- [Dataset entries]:
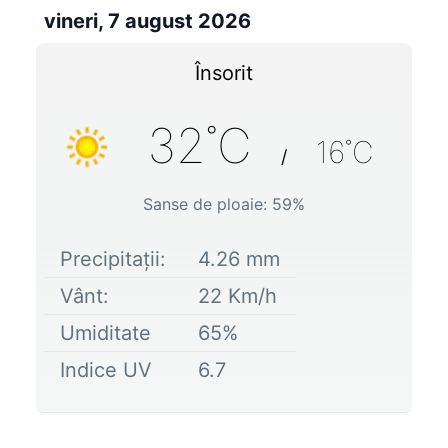
vineri, 7 august 2026
Însorit
32
˚C
16
˚C
/
Sanse de ploaie:
59
%
Precipitații:
4.26
mm
Vânt:
22
Km/h
Umiditate
65
%
Indice UV
6.7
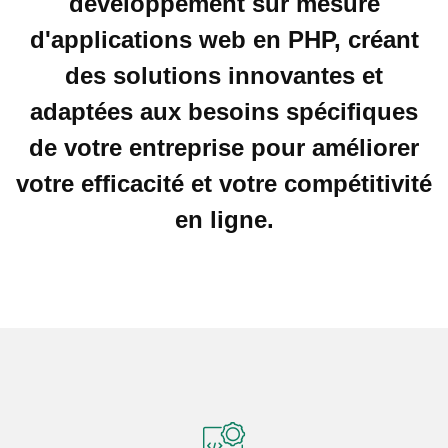
développement sur mesure
d'applications web en PHP, créant
des solutions innovantes et
adaptées aux besoins spécifiques
de votre entreprise pour améliorer
votre efficacité et votre compétitivité
en ligne.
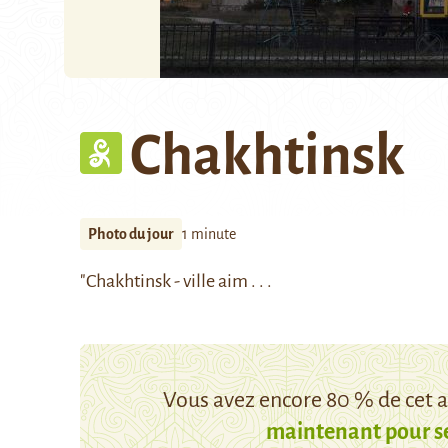
Chakhtinsk
Photo du jour
1 minute
"
Chakhtinsk
- ville aim . . .
Vous avez encore 80 % de cet ar
maintenant pour s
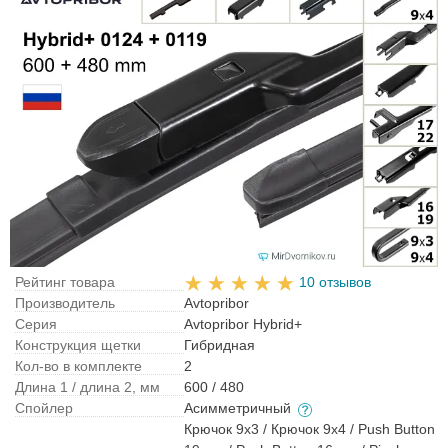
Рейтинг товара
10 отзывов
Производитель
Avtopribor
Серия
Avtopribor Hybrid+
Конструкция щетки
Гибридная
Кол-во в комплекте
2
Длина 1 / длина 2, мм
600 / 480
Спойлер
Асимметричный
Крючок 9x3 / Крючок 9x4 / Push Button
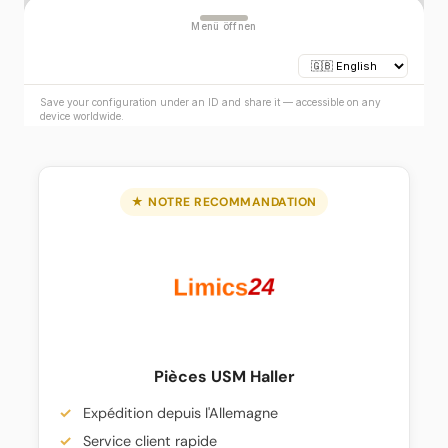
★ NOTRE RECOMMANDATION
Pièces USM Haller
Expédition depuis l'Allemagne
Service client rapide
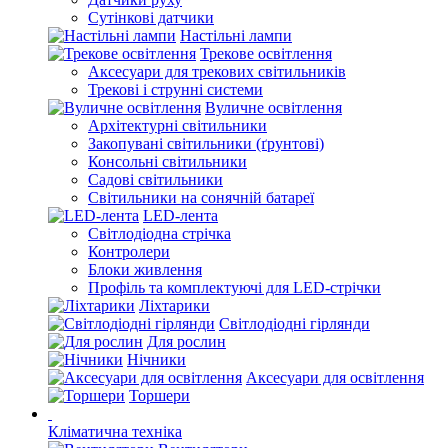
Сутінкові датчики
Настільні лампи
Трекове освітлення
Аксесуари для трекових світильників
Трекові і струнні системи
Вуличне освітлення
Архітектурні світильники
Закопувані світильники (ґрунтові)
Консольні світильники
Садові світильники
Світильники на сонячній батареї
LED-лента
Світлодіодна стрічка
Контролери
Блоки живлення
Профіль та комплектуючі для LED-стрічки
Ліхтарики
Світлодіодні гірлянди
Для рослин
Нічники
Аксесуари для освітлення
Торшери
Кліматична техніка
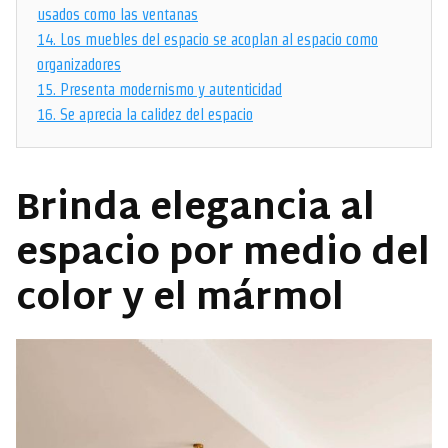
usados como las ventanas
14.
Los muebles del espacio se acoplan al espacio como
organizadores
15.
Presenta modernismo y autenticidad
16.
Se aprecia la calidez del espacio
Brinda elegancia al
espacio por medio del
color y el mármol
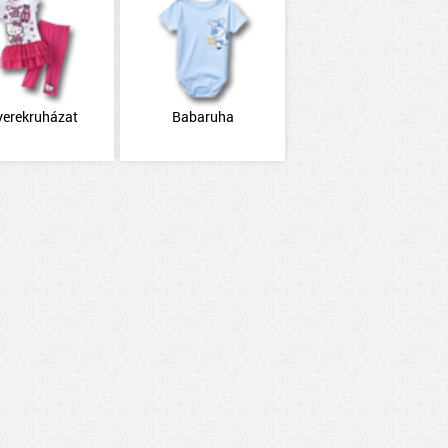
yerekruházat
Babaruha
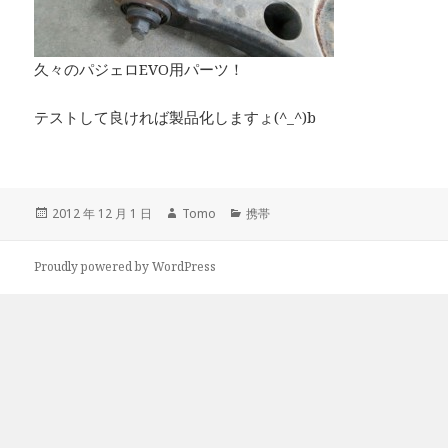
久々のパジェロEVO用パーツ！
テストして良ければ製品化しますょ(^_^)b
投
2012 年 12 月 1 日
作
Tomo
カ
携帯
稿
成
テ
日:
者
ゴ
Proudly powered by WordPress
リ
ー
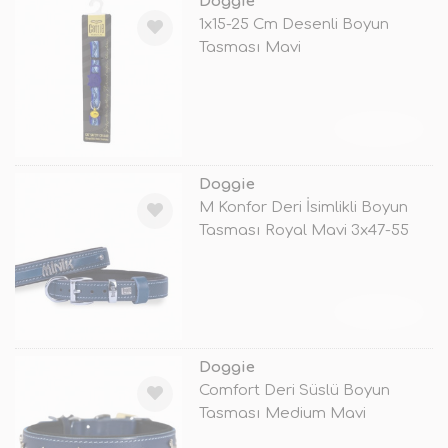
Doggie
1x15-25 Cm Desenli Boyun
Tasması Mavi
TÜKENDİ
Doggie
M Konfor Deri İsimlikli Boyun
Tasması Royal Mavi 3x47-55
Cm
TÜKENDİ
Doggie
Comfort Deri Süslü Boyun
Tasması Medium Mavi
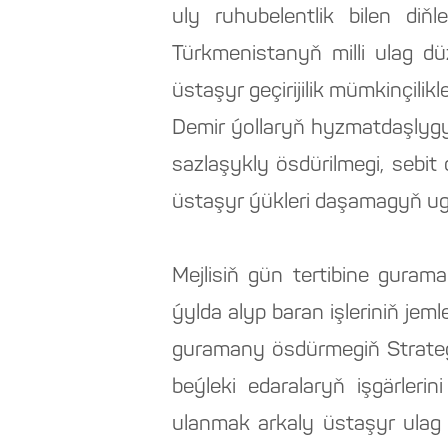
uly ruhubelentlik bilen di
Türkmenistanyň milli ulag d
üstaşyr geçirijilik mümkinçili
Demir ýollaryň hyzmatdaşlygy
sazlaşykly ösdürilmegi, sebi
üstaşyr ýükleri daşamagyň ugu
Mejlisiň gün tertibine guram
ýylda alyp baran işleriniň je
guramany ösdürmegiň Strateg
beýleki edaralaryň işgärleri
ulanmak arkaly üstaşyr ulag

- [YOUR OBJECTIVE]:
None of the images should be copied, but every entry must be given again exactly.

- [ANSWER TO THIS EXERCISE]:
vineri, 7 august 2026
Însorit
32
˚C
16
˚C
/
Sanse de ploaie:
59
%
Precipitații:
4.26
mm
Vânt:
22
Km/h
Umiditate
65
%
Indice UV
6.7
développement sur mesure
d'applications web en PHP, créant
des solutions innovantes et
adaptées aux besoins spécifiques
de votre entreprise pour améliorer
votre efficacité et votre compétitivité
en ligne.
Chakhtinsk
Photo du jour
1 minute
"
Chakhtinsk
- ville aim . . .
Vous avez encore 80 % de cet ar
maintenant pour s
Рейтинг товара
10 отзывов
Производитель
Avtopribor
Серия
Avtopribor Hybrid+
Конструкция щетки
Гибридная
Кол-во в комплекте
2
Длина 1 / длина 2, мм
600 / 480
Спойлер
Асимметричный
Крючок 9x3 / Крючок 9x4 / Push Button
★ NOTRE RECOMMANDATION
Pièces USM Haller
Expédition depuis l'Allemagne
Service client rapide
Сутінкові датчики
Настільні лампи
Трекове освітлення
Аксесуари для трекових світильників
Трекові і струнні системи
Вуличне освітлення
Архітектурні світильники
Закопувані світильники (ґрунтові)
Консольні світильники
Садові світильники
Світильники на сонячній батареї
LED-лента
Світлодіодна стрічка
Контролери
Блоки живлення
Профіль та комплектуючі для LED-стрічки
Ліхтарики
Світлодіодні гірлянди
Для рослин
Нічники
Аксесуари для освітлення
Торшери
Кліматична техніка
usados como las ventanas
14.
Los muebles del espacio se acoplan al espacio como
organizadores
15.
Presenta modernismo y autenticidad
16.
Se aprecia la calidez del espacio
Brinda elegancia al
espacio por medio del
color y el mármol
yerekruházat
Babaruha
久々のパジェロEVO用パーツ！
テストして良ければ製品化しますょ(^_^)b
投
2012 年 12 月 1 日
作
Tomo
カ
携帯
稿
成
テ
日:
者
ゴ
Proudly powered by WordPress
リ
ー
Doggie
1x15-25 Cm Desenli Boyun
Tasması Mavi
TÜKENDİ
Doggie
M Konfor Deri İsimlikli Boyun
Tasması Royal Mavi 3x47-55
Cm
TÜKENDİ
Doggie
Comfort Deri Süslü Boyun
Tasması Medium Mavi
uly ruhubelentlik bilen di
Türkmenistanyň milli ulag d
üstaşyr geçirijilik mümkinçili
Demir ýollaryň hyzmatdaşlygy
sazlaşykly ösdürilmegi, sebi
üstaşyr ýükleri daşamagyň ugu
Mejlisiň gün tertibine guram
ýylda alyp baran işleriniň je
guramany ösdürmegiň Strateg
beýleki edaralaryň işgärleri
ulanmak arkaly üstaşyr ulag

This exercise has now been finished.